Take the stretch from the line containing "At which label" through the line containing "What is the sum" and swap "label" for "category". Write out only those lines again, with everything else left as it is.

╭─ MATERIALS PROVIDED

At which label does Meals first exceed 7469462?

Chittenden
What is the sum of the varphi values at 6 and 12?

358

╰─
╭─ MATERIALS PROVIDED

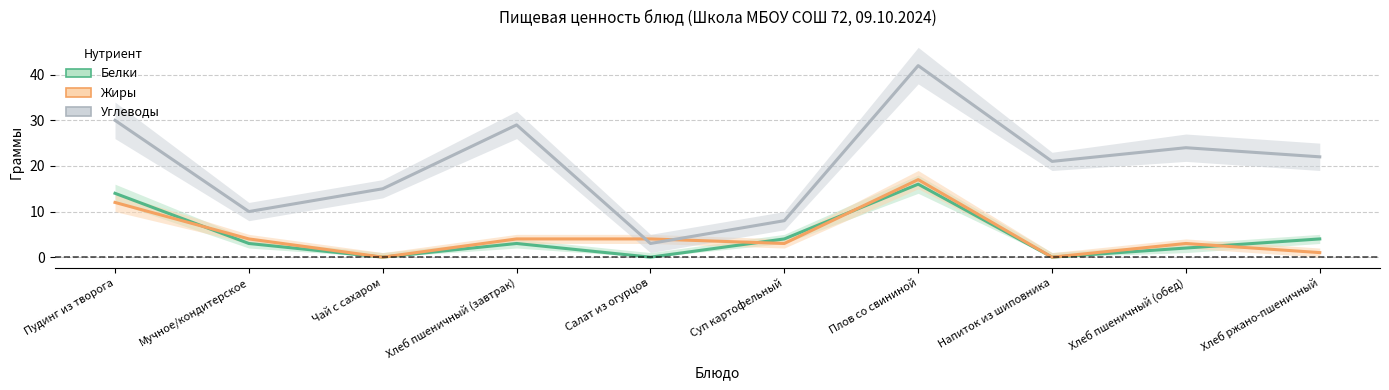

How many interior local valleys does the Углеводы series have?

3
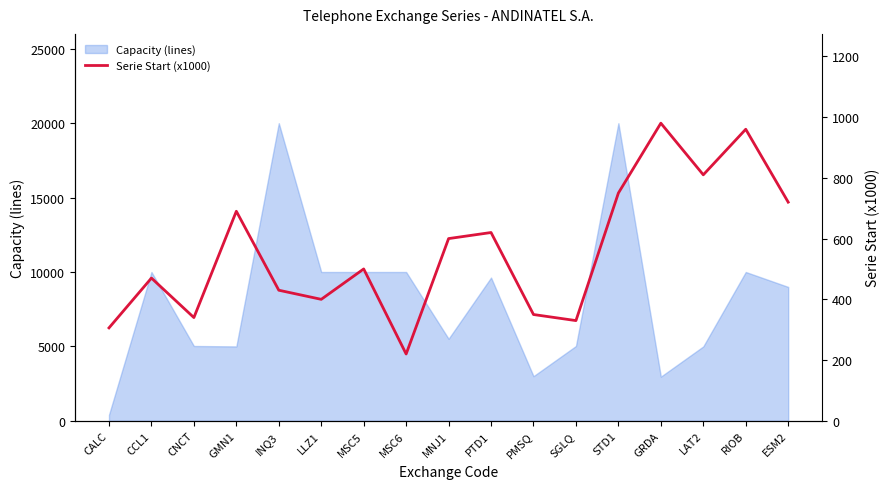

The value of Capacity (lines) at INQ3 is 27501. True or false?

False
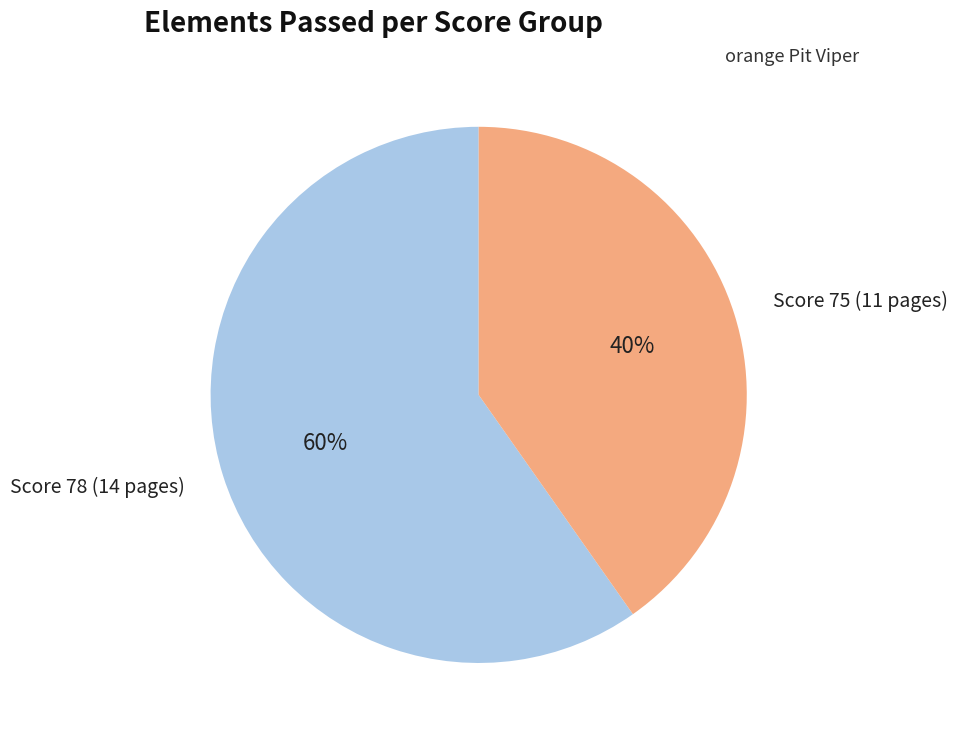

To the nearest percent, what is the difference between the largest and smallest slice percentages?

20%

╰─

* _WORKED SOLUTION_
At which category does Meals first exceed 7469462?

Chittenden
What is the sum of the varphi values at 6 and 12?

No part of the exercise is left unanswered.